Ligin tartışmasız bir oyun sistemi olan iki takımı Galatasaray ve Beşiktaş… Yani sahaya çıktığında ne yapacaklarını üç aşağı beş yukarı biliyorsunuz. Ama dün akşam bu fikir iki hoca tarafından da adeta tekzip edildi.
Galatasaray, topa hükmeden, oyunu defanstan kuran, topu göbekten hızla ileri taşımaya çalışan bir takımken, topu rakibe veren, rakibi sahasında karşılayan ve mümkünse kontrataklarla sonuca gitmeye çalışan bir takıma bürünmüştü.
Buna karşın Sergen Hoca, kendi oyununu bir kenara bırakıp, Galatasaray’a ileride baskı kurmayı, böylece rakibinin pas organizasyonlarını kesmeyi hedeflemiş gözüküyordu.
Birbirlerini destekleyen bu taktik anlayışlar, ortaya konulan mücadele gücüyle izleyiciler için “seyir zevki yüksek bir maç” izlenimi yarattı ama gol varyasyonları açısından oyunu kilitledi.
Öyle ki, ancak oyuncuların bireysel hatalarından gol ya da gol pozisyonları olabilirdi. Zaten de özellikle 11-11’lik oyunda öyle oldu.
Sonra Rosier’e ikinci sarıyı gösterme konusunda olabildiğince ketum davranan Cüneyt Çakır, Diagne’nin pozisyonunda bir o kadar cömert davranarak bu suni dengeyi bozdu.
O dakikadan sonra zaten kendi oyunundan başka bir şey oynayan Galatasaray için ortada taktik filan da kalmadı. Oyuncu değişiklikleri de oyunu sahasında kabul edip, 1 puanı korumaya yönelik olunca Beşiktaş hem rakibinin eksikliğini hem de hızlı oyuncularını kullanarak oyuna ağırlığını koydu.
İlk golde topu ıskalayan Luyindama, ikinci golde asisti yaptı ve 79 dakika rakibe “direnmeyi” tercih eden Sarı-Kırmızılılar için mağlubiyet kaçınılmaz oldu.
Yılın ilk derbisi zirve yarışı için kritik önemdeydi.
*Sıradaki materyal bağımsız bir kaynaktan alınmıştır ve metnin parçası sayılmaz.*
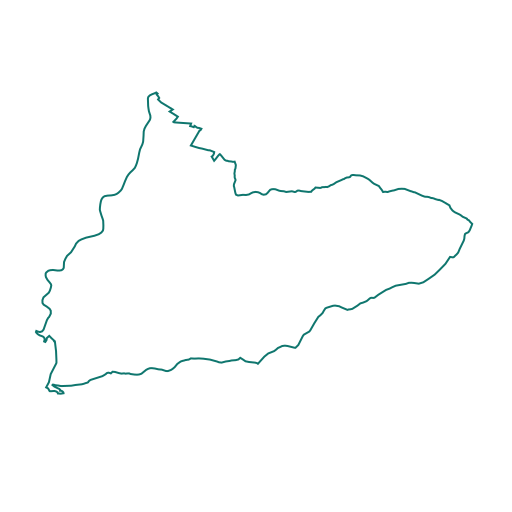 Ideciu De Jos, Mures, Romania, rotated 5°
{"feature_id": "2599482B36983639581980", "entity_name": "Ideciu De Jos", "entity_type": "district", "adm_level": 2, "iso_a3": "ROU", "parent_name": "Romania", "parent_adm1": "Mures", "projection": "robinson", "projection_center": [24.799, 46.828], "detail": "fine", "context": "isolated", "style": "outline", "palette": "teal", "viewbox_px": 512, "rotation_deg": 5, "n_neighbors": 0, "source": "geoboundaries", "source_scale": "gbopen_adm2", "svg_char_len": 6049}
<svg xmlns="http://www.w3.org/2000/svg" viewBox="0 0 512 512"><g transform="rotate(5 256 256)"><path d="M189.8,135.4L190.3,134.5L190.5,134.0L188.1,133.4L186.6,133.4L185.6,133.0L183.7,131.8L183.4,131.7L183.3,132.3L182.8,133.1L180.5,132.5L179.1,132.3L179.8,129.7L163.4,130.0L162.5,129.9L162.0,129.6L164.8,126.1L166.0,124.0L157.4,119.6L160.3,117.3L148.1,111.3L144.8,108.6L145.8,107.0L144.6,105.4L143.0,103.8L143.8,102.8L142.4,101.8L140.7,102.8L138.4,103.9L136.3,105.2L135.0,106.7L134.7,107.5L134.6,108.7L135.5,116.0L136.0,118.3L136.7,121.1L138.5,125.4L138.8,127.4L138.6,128.9L138.3,129.9L135.0,136.0L133.8,138.9L133.3,141.8L133.5,146.1L133.6,151.4L133.5,152.6L133.0,154.9L131.2,159.8L130.7,163.0L130.0,169.5L129.2,173.9L128.5,176.4L127.6,178.8L125.6,181.4L123.5,183.7L121.9,185.9L120.5,188.5L119.0,192.9L117.9,196.7L116.6,200.8L115.6,202.5L113.4,205.0L111.7,206.4L109.7,207.4L106.7,208.2L102.8,208.8L100.0,209.6L98.8,210.5L97.8,211.8L97.1,213.3L96.7,215.1L96.4,218.1L96.3,221.3L96.4,223.6L96.9,225.1L98.5,229.1L100.1,232.6L100.7,234.2L101.3,238.9L101.5,242.2L101.3,244.0L99.9,246.1L97.5,248.0L93.3,249.9L85.2,252.5L80.6,254.7L78.0,256.4L75.7,259.3L74.6,262.3L71.4,268.4L67.8,272.3L66.4,275.3L65.3,278.7L65.5,284.6L64.8,286.0L63.5,287.1L61.5,287.6L59.7,287.8L54.9,287.6L52.2,288.1L50.4,288.8L48.4,290.8L48.0,291.8L48.1,293.7L48.6,295.4L50.4,298.0L52.8,300.4L54.2,302.0L54.6,303.1L54.4,305.3L53.7,308.4L52.8,310.6L47.9,315.7L47.1,318.6L47.4,321.4L48.7,323.0L51.9,324.6L55.0,326.6L56.3,328.4L56.6,331.3L55.2,334.8L54.4,335.7L53.3,338.1L50.8,347.8L49.5,349.7L47.4,350.6L45.3,350.3L43.7,349.8L43.4,350.9L44.0,351.7L45.3,352.8L46.6,353.5L47.4,353.9L50.1,354.6L51.3,355.1L52.2,356.1L52.7,357.0L52.7,357.9L52.4,359.6L53.6,360.0L54.6,358.1L54.8,355.9L57.0,353.6L59.3,355.6L62.9,358.4L62.6,358.8L62.9,359.0L63.3,359.6L65.1,368.2L66.2,376.6L66.5,379.6L66.4,380.3L61.8,391.5L60.7,399.8L58.4,405.2L60.4,406.0L62.2,408.6L63.4,408.6L66.9,408.0L68.8,408.4L70.3,409.2L70.6,410.2L73.4,410.2L76.2,409.5L76.0,408.7L75.2,407.9L74.3,407.4L73.7,407.2L72.6,407.3L72.5,406.3L71.7,405.6L69.7,404.9L66.6,403.7L64.5,402.3L64.7,401.9L65.6,401.8L67.3,402.2L70.8,402.3L72.1,402.5L73.8,402.5L83.3,401.3L87.5,400.2L93.6,399.0L95.6,398.3L97.3,397.5L99.2,396.8L99.8,396.4L100.0,395.8L100.5,395.1L101.9,393.9L105.0,392.6L113.4,389.1L115.4,387.7L116.9,386.5L117.4,385.8L118.2,385.4L119.1,385.1L120.7,385.3L121.6,385.6L123.2,383.8L125.7,383.8L129.6,384.6L132.2,384.9L134.8,384.4L136.4,384.6L137.6,384.3L138.7,384.2L139.7,384.0L141.4,384.5L145.6,384.7L147.9,384.6L149.9,384.2L151.4,383.6L152.2,383.2L156.5,379.0L158.2,377.9L160.2,377.0L162.1,376.8L165.1,376.9L168.7,377.4L172.0,377.4L176.2,378.4L177.5,378.4L178.3,378.3L181.1,377.0L182.7,375.8L184.6,373.9L187.0,370.4L189.4,368.3L190.5,367.5L192.7,366.6L193.0,366.6L195.1,365.7L195.5,365.7L196.7,365.3L197.6,365.2L198.6,364.7L200.0,363.7L203.6,363.6L208.0,363.0L212.5,362.9L219.2,363.2L226.3,364.5L228.4,365.1L231.0,365.2L235.1,363.7L238.7,362.9L240.7,362.2L244.9,361.5L247.5,360.6L249.2,358.8L252.3,360.4L254.7,361.8L258.2,362.2L264.4,362.3L266.3,362.6L267.3,363.2L273.1,355.5L276.7,352.0L282.3,349.2L284.0,347.7L285.9,345.7L288.1,344.5L289.9,343.4L292.6,342.8L295.3,342.9L302.2,344.0L303.3,344.0L305.9,341.0L309.6,331.7L310.5,330.2L315.7,326.6L316.6,325.2L320.0,317.8L323.4,311.2L325.3,309.4L327.3,307.0L328.4,304.5L329.7,302.1L331.1,301.3L337.0,298.9L339.0,298.5L343.2,298.8L345.8,299.8L351.8,301.7L353.2,301.1L354.2,301.0L356.5,300.3L361.4,296.6L364.1,294.1L366.7,293.1L369.6,291.6L370.6,290.9L373.1,288.3L373.9,287.8L374.4,287.6L376.9,287.5L377.8,287.1L381.3,283.9L388.6,278.4L392.0,276.8L394.5,275.2L397.8,273.4L407.8,270.7L410.6,269.4L413.1,269.1L415.9,269.1L420.6,269.4L425.0,267.6L429.7,263.9L435.6,259.0L440.0,253.9L445.4,247.3L449.4,240.0L452.3,240.2L453.0,239.9L453.5,239.5L454.5,238.2L455.5,237.2L456.9,235.3L457.3,234.4L458.3,231.2L461.6,222.6L462.0,220.6L462.0,217.8L462.3,215.9L462.9,215.3L465.5,213.8L466.6,211.9L468.1,207.2L468.6,205.2L466.4,203.4L465.0,201.9L463.9,201.5L463.2,201.1L463.0,200.6L462.6,200.3L458.5,198.9L456.2,197.4L454.9,196.8L450.5,195.2L448.7,194.2L447.6,193.4L445.5,191.1L444.5,189.2L444.3,188.7L436.5,185.0L433.4,184.1L433.1,184.3L432.3,184.2L429.7,183.7L428.2,183.2L426.5,182.9L425.8,182.9L425.6,183.0L423.3,182.3L421.6,182.1L419.3,182.2L418.6,182.1L416.0,181.4L408.7,178.7L407.6,178.7L405.1,178.0L404.6,178.0L398.3,176.2L395.4,176.3L392.0,176.8L387.8,178.6L386.2,179.0L383.0,180.1L381.6,180.8L379.0,180.7L377.0,181.2L376.6,180.8L376.2,180.0L374.9,178.5L373.9,177.5L372.3,175.6L367.4,173.8L365.7,172.8L362.4,170.3L361.0,169.5L359.2,168.7L355.8,167.3L352.6,166.7L348.4,166.9L346.2,166.8L345.2,166.9L344.0,167.3L343.4,167.9L343.0,168.8L342.5,169.2L341.4,169.6L339.6,169.9L337.8,170.9L336.9,171.7L336.1,171.9L335.5,172.2L334.8,172.7L329.6,175.5L327.1,177.6L325.5,178.5L324.3,178.9L322.7,180.2L321.0,181.1L319.5,181.1L317.8,181.5L316.5,181.6L315.6,181.8L314.9,182.3L314.0,182.6L309.3,182.6L308.4,183.9L306.9,185.2L306.0,186.1L305.4,187.2L302.6,187.6L295.3,187.4L293.4,187.1L292.6,187.1L291.6,187.3L290.0,188.6L289.5,188.8L289.0,188.9L286.9,188.5L286.0,188.4L280.5,189.6L278.2,189.1L274.9,189.1L273.3,188.9L269.8,187.9L268.9,187.8L267.2,187.9L266.0,188.1L264.4,188.8L263.5,190.0L261.9,192.3L260.5,193.7L258.2,194.3L256.3,193.9L254.5,192.9L252.5,192.3L249.9,192.2L247.3,192.9L245.6,193.9L243.6,195.3L240.7,196.1L237.7,196.2L232.8,197.3L230.8,196.7L230.5,196.2L229.9,194.8L228.3,189.4L227.8,188.2L227.8,186.4L229.0,182.3L228.8,181.4L228.2,180.3L228.0,179.9L227.8,178.7L227.8,177.8L227.4,176.1L227.3,175.6L227.5,173.3L227.4,172.0L227.8,170.9L227.9,170.5L228.0,167.4L227.9,166.9L226.5,163.9L226.0,164.1L224.7,164.2L223.1,164.0L220.5,164.0L219.0,163.6L218.3,163.7L217.6,163.5L216.3,162.9L212.5,158.9L211.1,157.7L210.5,158.2L209.3,159.8L207.3,163.0L206.0,164.8L203.2,160.8L203.9,160.3L204.6,159.2L204.9,158.4L205.2,157.6L205.3,156.1L200.7,154.7L200.3,154.8L199.1,154.8L192.9,153.7L189.9,153.4L186.4,152.7L181.5,151.6L188.8,136.0L189.3,135.8L189.8,135.4Z" fill="none" stroke="#0f766e" stroke-width="2"/></g></svg>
Bu kritik mücadeleyi 2-0’lık net skorla kazanan Beşiktaş, son haftalardaki çıkışının tesadüf olmadığını göstererek yerini pekiştirdi.
Bu yenilgi bütün haftayı saha dışı krizlerle geçiren Galatasaray açısından ise olası saha içi krizlerin işaret fişeği oldu. Umarım yanılan ben olurum.